Work order >>
Using the data that follows, give again word for word the lines between the one holding "renouveler la planification et le" and the one holding "contactformulier.", inclusive. Omit the pictures.

Material for this exercise >>
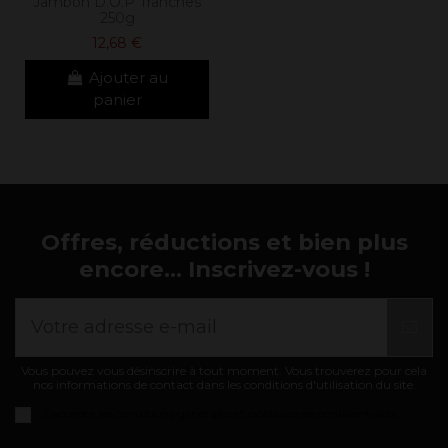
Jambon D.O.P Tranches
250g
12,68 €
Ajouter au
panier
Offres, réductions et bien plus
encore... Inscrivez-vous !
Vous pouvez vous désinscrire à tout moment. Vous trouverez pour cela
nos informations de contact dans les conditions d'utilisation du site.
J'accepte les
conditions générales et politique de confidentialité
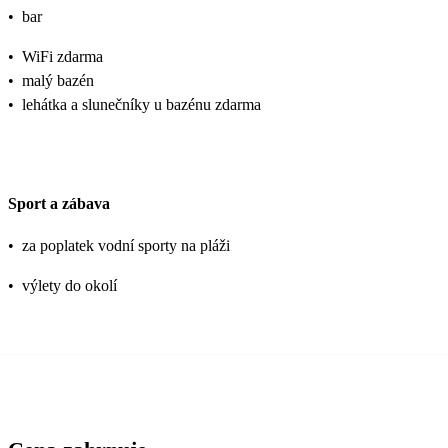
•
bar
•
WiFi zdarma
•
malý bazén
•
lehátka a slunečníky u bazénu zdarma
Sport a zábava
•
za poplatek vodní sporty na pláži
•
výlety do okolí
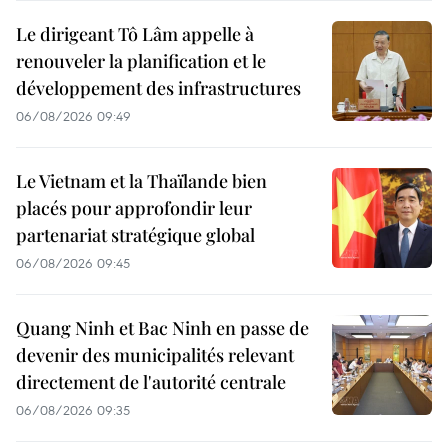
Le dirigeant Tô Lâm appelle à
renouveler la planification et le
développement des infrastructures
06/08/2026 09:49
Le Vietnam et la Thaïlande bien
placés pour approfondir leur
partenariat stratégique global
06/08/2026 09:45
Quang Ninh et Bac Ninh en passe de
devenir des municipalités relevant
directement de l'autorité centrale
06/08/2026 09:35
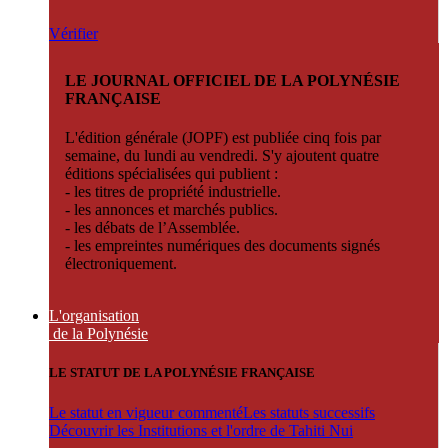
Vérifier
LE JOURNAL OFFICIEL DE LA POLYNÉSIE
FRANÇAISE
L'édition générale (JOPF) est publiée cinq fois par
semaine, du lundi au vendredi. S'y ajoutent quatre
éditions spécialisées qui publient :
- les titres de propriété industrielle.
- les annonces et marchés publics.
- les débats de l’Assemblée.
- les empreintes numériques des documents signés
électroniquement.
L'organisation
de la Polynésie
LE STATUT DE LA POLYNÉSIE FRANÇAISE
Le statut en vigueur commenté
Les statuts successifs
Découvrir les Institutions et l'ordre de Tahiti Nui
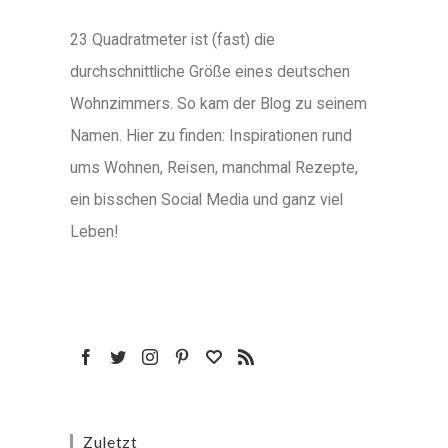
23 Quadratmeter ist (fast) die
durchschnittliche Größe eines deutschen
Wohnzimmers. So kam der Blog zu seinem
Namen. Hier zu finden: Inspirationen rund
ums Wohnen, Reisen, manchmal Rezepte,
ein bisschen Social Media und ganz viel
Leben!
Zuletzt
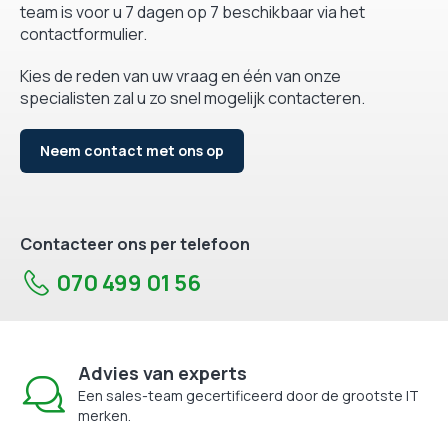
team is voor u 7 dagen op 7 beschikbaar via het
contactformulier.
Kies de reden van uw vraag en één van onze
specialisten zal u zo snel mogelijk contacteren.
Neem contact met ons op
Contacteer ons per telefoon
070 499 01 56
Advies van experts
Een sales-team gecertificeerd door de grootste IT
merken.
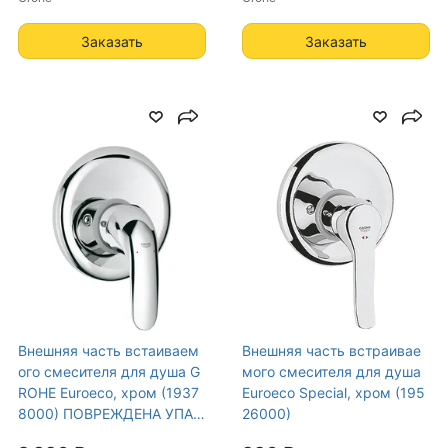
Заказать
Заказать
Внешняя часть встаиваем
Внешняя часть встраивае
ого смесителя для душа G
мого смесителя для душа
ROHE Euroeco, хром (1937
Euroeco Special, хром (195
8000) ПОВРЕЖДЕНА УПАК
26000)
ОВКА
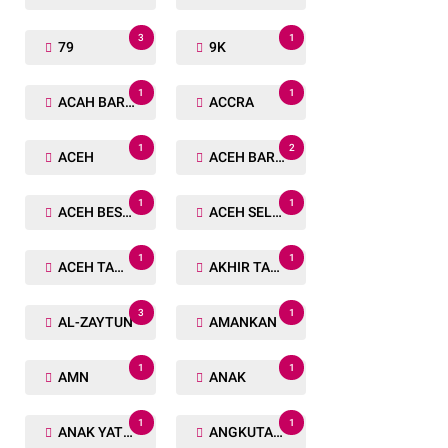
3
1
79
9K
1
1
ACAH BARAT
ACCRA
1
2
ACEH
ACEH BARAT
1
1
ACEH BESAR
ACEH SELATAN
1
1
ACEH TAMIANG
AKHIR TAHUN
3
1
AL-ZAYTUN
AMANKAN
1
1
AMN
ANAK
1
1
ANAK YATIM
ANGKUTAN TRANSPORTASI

Solution for this problem >>
renouveler la planification et le
développement des infrastructures
06/08/2026 09:49
Le Vietnam et la Thaïlande bien
placés pour approfondir leur
partenariat stratégique global
06/08/2026 09:45
Quang Ninh et Bac Ninh en passe de
devenir des municipalités relevant
directement de l'autorité centrale
06/08/2026 09:35
Vérifier
LE JOURNAL OFFICIEL DE LA POLYNÉSIE
FRANÇAISE
L'édition générale (JOPF) est publiée cinq fois par
semaine, du lundi au vendredi. S'y ajoutent quatre
éditions spécialisées qui publient :
- les titres de propriété industrielle.
- les annonces et marchés publics.
- les débats de l’Assemblée.
- les empreintes numériques des documents signés
électroniquement.
L'organisation
de la Polynésie
LE STATUT DE LA POLYNÉSIE FRANÇAISE
Le statut en vigueur commenté
Les statuts successifs
Découvrir les Institutions et l'ordre de Tahiti Nui
23 Quadratmeter ist (fast) die
durchschnittliche Größe eines deutschen
Wohnzimmers. So kam der Blog zu seinem
Namen. Hier zu finden: Inspirationen rund
ums Wohnen, Reisen, manchmal Rezepte,
ein bisschen Social Media und ganz viel
Leben!
Zuletzt
team is voor u 7 dagen op 7 beschikbaar via het
contactformulier.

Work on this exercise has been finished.